Marie: A few years ago, I was downsized from my company. The news was not unexpected. The company I worked for as well as the entire industry experienced major turbulence and contraction after the 2008 recession and the ongoing effects of the digital disruption. Employee layoffs occurred in large waves over a 5-year period. At the time, I was a senior executive in my mid-50's and re-organized enough times over an 18-month period that when the separation package was presented to me it was welcome. I viewed it as forced change that would allow me to step out of the chaos and reinvent myself. However, what I thought would be a 12-month process to identify my next chapter turned out to be a 3-year journey that tested me to my core.

Hannah: You used the phrase, ‘Looking for the spark that the Universe is remembering you’ Can you say more about this?

Marie: My very active search efforts were met with deafening silence and dead ends. I began to question my value and skills and everything I had accomplished in a successful 25-year career. After the first 18 months of my futile search I entered what you call, Hannah, “the dark nights of the soul”. It was a truly dark place for me. How could this be happening to me when I had followed all the steps and suggestions of the coaches and professional transition experts. After months and months of searching I began to wonder - where was the magical moment, the connection, the kismet, the grace that is supposed to unblock, connect, create movement and open passages? Isn’t this how life works?

Hannah: How did you respond when you experienced the silence and felt nothing was happening?

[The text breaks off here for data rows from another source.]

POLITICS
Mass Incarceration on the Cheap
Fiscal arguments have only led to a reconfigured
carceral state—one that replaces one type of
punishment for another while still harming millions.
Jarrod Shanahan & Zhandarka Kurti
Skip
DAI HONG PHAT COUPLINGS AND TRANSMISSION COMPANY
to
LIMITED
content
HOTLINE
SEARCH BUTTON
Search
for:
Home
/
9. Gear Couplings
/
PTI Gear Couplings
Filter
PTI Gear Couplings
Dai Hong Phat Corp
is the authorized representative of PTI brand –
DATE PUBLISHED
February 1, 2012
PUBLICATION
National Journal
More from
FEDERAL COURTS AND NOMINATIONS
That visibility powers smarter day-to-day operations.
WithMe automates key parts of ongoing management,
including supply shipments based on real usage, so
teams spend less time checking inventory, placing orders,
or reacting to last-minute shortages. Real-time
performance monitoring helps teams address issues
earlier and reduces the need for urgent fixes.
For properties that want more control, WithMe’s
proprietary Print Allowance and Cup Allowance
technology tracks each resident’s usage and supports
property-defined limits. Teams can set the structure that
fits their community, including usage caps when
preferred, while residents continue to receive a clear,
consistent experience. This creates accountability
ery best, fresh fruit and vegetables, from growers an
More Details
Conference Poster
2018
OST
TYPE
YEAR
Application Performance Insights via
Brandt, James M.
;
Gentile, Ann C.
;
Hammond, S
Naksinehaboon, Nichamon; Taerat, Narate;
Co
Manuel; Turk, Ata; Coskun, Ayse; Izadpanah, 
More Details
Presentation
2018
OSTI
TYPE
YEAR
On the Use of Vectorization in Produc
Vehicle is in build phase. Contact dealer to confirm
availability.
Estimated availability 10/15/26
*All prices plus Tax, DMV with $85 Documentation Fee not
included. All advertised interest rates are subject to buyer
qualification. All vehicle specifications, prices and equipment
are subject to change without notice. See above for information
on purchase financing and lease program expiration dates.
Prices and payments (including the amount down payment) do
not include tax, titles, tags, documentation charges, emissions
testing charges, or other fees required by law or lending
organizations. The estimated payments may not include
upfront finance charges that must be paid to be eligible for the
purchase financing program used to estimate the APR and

Marie: Even though I was determined to stay positive, midway through my experience I slowly began to pull back from family and many friends and anything related to “fun”. Deep down I was frustrated and angry and I went inside myself.

Hannah: What helped you through the worst of this time?

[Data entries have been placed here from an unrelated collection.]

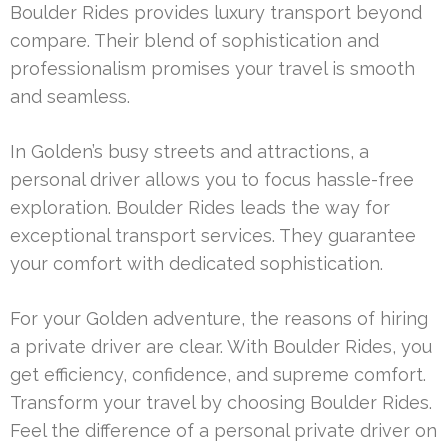
Boulder Rides provides luxury transport beyond
compare. Their blend of sophistication and
professionalism promises your travel is smooth
and seamless.
In Golden’s busy streets and attractions, a
personal driver allows you to focus hassle-free
exploration. Boulder Rides leads the way for
exceptional transport services. They guarantee
your comfort with dedicated sophistication.
For your Golden adventure, the reasons of hiring
a private driver are clear. With Boulder Rides, you
get efficiency, confidence, and supreme comfort.
Transform your travel by choosing Boulder Rides.
Feel the difference of a personal private driver on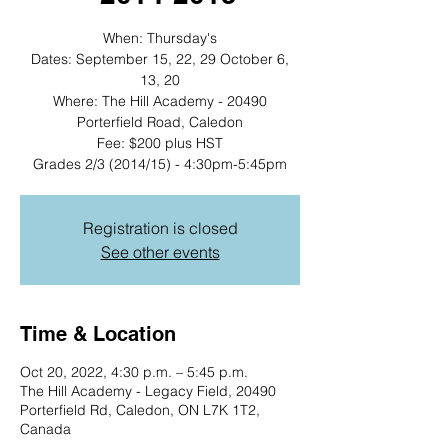
When: Thursday's
Dates: September 15, 22, 29 October 6,
13, 20
Where: The Hill Academy - 20490
Porterfield Road, Caledon
Fee: $200 plus HST
Grades 2/3 (2014/15) - 4:30pm-5:45pm
Registration is closed
See other events
Time & Location
Oct 20, 2022, 4:30 p.m. – 5:45 p.m.
The Hill Academy - Legacy Field, 20490
Porterfield Rd, Caledon, ON L7K 1T2,
Canada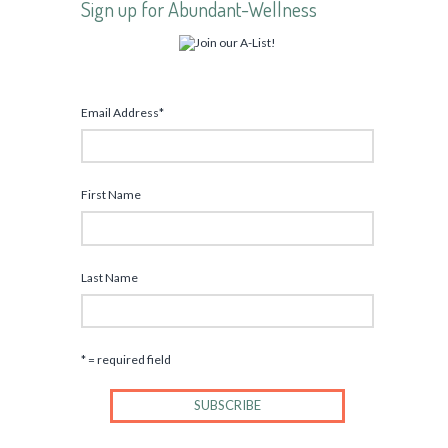
Sign up for Abundant-Wellness
Email Address
*
First Name
Last Name
* = required field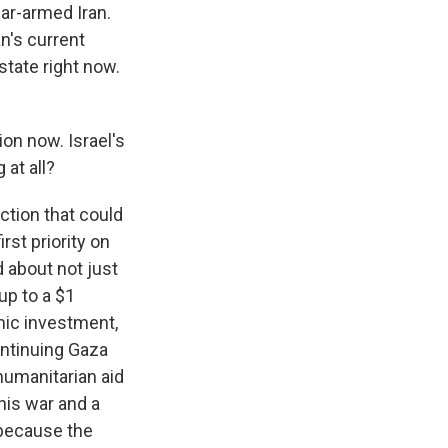
ear-armed Iran.
n's current
state right now.
ion now. Israel's
 at all?
iction that could
irst priority on
 about not just
up to a $1
omic investment,
ontinuing Gaza
humanitarian aid
his war and a
 because the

Marie: I began to search for hope. Every day I would look for shards of light that would let me know the universe had not forgotten me. I began to try to foresee the life lesson I was going to walk away with. I found some comfort in inspirational books and inspirational speakers. I bought a journal and wrote down things that inspired me and encouraged me that things would turn around very soon. Ironically I often found stories of others having entered and come out of their own individual experiences of “dark nights of the soul” jump off the page at me. Often their circumstances were emotionally and physically much harder than what I was experiencing which also put things in perspective for me. The words of wisdom they shared by looking back on their experiences and more importantly reflecting on their new life after the darkness turned to light, were often comforting. Excerpts from these pieces also ended up in my journal.

Hannah: From what you know now, what advice would you give someone going through this? What advice would have helped you? 

Marie: I don’t have any magic pill or firm advice to anyone currently living in this space. I had a few wonderful friends who wouldn’t let me sink and never let go of my hand during this time. Some of them I would have guessed beforehand and some I would not have. It was really these wonderful individuals who joined me in the lifeboat and rode out the storm.

As for me I have slowly crawled out of the depths of my predicament. There was no “big bang” moment or “switch” that changed everything for me. Three years later and after a few fits and starts that didn’t work out I am now happy to be working in a new industry. I’m not sure it is the perfect fit but I will give it a year before I decide to make a change. Looking back, I’m still not sure I understand yet the purpose of that time in my life but I am in a much more optimistic, hopeful and creative place.

Hannah: It sounds as if you are on a cusp moving from the fertile void to the action stage, Marie. 2017 is going to be a very exciting year for you!